Find each line in the records below that contains the word "format". Copy every one of those lines.

Stored data:
────────────────────
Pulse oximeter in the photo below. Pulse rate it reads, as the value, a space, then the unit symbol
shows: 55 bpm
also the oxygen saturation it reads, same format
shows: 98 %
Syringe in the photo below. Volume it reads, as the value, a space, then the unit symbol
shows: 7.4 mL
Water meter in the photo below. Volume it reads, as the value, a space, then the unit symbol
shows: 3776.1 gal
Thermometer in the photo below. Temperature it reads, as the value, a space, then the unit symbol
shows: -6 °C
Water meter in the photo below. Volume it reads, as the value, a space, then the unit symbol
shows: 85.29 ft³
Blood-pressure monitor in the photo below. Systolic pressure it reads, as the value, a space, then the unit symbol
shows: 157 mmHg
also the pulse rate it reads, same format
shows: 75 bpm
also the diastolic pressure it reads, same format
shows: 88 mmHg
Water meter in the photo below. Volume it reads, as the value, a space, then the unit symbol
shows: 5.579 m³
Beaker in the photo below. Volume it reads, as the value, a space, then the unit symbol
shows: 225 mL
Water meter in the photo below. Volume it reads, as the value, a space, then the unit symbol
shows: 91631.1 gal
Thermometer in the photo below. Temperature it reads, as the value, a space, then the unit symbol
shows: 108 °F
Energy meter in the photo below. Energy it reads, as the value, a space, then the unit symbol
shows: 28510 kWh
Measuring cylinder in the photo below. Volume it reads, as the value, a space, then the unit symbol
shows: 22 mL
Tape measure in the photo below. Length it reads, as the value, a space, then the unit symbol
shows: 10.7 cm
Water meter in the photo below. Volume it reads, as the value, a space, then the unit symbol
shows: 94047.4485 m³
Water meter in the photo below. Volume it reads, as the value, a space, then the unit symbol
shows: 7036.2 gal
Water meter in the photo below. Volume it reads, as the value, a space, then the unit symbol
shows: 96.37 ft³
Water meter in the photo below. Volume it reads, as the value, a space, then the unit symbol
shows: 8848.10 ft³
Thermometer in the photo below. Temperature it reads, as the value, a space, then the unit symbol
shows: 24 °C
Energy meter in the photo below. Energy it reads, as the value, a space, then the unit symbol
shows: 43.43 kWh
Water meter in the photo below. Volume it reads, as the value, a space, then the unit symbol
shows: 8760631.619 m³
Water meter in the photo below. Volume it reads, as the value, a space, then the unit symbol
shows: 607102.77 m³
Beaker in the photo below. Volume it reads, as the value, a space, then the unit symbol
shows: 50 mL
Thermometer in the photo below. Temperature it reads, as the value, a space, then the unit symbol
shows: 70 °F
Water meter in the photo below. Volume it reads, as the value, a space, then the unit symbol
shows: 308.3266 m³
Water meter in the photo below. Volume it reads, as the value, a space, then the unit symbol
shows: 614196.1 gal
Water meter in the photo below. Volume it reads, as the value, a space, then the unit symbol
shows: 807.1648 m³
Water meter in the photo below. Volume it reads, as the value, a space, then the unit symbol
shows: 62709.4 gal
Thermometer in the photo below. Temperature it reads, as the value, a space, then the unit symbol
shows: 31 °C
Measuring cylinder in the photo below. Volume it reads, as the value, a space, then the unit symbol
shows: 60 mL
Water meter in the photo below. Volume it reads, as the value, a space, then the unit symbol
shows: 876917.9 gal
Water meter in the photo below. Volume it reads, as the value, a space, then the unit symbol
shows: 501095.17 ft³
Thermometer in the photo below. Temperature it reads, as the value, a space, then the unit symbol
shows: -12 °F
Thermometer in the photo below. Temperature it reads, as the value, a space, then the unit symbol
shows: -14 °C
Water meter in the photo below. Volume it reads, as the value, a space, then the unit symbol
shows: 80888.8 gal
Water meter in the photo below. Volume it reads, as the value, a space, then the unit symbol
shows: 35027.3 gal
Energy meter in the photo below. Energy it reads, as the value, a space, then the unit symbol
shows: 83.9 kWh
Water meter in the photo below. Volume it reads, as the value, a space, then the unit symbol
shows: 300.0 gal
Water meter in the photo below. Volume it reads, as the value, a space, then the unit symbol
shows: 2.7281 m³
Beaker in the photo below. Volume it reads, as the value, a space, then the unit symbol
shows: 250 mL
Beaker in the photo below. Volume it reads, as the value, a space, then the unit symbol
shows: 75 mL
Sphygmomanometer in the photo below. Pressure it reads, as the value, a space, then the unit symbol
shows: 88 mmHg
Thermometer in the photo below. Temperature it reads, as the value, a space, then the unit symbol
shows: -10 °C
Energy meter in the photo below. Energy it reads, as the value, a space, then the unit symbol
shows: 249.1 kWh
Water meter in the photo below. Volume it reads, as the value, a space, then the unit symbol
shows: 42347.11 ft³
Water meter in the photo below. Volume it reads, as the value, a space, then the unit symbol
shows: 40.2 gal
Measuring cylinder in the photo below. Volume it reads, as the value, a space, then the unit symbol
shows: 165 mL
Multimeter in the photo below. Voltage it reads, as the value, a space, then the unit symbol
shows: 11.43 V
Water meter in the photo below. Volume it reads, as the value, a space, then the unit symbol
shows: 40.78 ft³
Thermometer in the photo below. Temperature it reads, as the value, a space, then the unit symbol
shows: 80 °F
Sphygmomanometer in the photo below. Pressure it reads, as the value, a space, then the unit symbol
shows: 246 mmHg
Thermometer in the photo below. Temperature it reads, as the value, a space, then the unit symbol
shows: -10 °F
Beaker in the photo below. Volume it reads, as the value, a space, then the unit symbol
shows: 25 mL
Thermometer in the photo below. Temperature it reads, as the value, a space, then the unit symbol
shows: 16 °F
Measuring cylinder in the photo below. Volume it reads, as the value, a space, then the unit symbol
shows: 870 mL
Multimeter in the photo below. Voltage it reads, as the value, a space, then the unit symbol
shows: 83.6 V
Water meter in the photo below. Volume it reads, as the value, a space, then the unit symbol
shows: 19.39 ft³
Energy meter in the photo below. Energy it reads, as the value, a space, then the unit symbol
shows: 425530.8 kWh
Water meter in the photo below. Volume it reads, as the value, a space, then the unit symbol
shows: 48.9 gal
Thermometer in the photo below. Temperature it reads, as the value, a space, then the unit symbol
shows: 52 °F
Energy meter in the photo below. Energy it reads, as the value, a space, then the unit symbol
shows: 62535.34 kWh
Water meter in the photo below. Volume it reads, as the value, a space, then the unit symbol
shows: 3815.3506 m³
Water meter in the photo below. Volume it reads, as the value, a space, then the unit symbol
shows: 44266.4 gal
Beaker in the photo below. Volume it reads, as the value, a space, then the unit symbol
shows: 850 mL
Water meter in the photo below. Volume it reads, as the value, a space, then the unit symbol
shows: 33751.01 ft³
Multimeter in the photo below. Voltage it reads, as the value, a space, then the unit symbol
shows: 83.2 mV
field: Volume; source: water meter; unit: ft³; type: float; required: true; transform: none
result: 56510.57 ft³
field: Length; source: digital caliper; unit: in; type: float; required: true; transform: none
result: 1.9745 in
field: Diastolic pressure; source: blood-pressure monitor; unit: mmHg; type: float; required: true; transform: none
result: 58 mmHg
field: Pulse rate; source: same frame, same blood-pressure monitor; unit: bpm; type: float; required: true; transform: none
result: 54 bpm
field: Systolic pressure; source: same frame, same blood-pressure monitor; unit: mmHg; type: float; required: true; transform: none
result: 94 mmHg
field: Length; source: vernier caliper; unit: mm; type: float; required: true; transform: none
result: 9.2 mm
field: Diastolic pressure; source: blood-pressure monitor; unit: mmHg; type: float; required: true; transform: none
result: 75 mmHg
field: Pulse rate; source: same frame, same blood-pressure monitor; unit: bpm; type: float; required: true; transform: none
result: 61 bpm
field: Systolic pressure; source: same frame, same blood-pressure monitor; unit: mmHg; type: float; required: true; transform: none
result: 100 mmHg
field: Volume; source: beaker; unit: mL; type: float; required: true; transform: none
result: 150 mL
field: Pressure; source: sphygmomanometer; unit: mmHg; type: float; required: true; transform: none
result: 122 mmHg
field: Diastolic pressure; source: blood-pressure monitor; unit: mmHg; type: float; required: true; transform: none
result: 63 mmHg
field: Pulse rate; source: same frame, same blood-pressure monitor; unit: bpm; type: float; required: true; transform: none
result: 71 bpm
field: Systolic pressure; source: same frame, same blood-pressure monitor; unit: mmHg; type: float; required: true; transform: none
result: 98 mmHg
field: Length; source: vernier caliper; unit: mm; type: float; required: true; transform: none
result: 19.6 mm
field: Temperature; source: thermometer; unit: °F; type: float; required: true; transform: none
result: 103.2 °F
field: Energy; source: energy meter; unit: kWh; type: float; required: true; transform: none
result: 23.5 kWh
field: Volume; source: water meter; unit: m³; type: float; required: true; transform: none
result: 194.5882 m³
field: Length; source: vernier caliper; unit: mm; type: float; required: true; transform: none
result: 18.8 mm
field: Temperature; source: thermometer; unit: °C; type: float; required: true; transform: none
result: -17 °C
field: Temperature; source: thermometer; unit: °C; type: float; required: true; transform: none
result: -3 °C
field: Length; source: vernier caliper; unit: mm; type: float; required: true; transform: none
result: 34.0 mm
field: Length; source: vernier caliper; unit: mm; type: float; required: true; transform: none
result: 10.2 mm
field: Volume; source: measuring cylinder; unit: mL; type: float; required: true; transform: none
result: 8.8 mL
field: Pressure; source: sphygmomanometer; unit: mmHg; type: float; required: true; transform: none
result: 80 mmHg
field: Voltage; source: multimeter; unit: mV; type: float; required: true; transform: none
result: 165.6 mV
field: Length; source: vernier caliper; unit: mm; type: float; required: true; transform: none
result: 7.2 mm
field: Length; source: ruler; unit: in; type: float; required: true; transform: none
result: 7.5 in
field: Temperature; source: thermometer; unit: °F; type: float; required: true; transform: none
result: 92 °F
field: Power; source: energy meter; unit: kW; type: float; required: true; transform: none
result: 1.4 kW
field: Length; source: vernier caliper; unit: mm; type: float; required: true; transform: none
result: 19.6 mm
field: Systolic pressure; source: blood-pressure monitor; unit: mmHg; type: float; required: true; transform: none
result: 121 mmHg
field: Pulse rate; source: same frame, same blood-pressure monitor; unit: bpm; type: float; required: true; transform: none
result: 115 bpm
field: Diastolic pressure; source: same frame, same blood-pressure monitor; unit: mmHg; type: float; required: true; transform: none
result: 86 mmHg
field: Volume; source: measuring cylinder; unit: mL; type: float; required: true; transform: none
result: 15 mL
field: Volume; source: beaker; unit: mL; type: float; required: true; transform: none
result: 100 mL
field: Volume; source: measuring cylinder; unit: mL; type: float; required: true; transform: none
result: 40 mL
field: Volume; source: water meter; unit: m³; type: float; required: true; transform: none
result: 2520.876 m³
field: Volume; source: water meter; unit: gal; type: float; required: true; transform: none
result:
────────────────────
Written reply -
also the oxygen saturation it reads, same format
also the pulse rate it reads, same format
also the diastolic pressure it reads, same format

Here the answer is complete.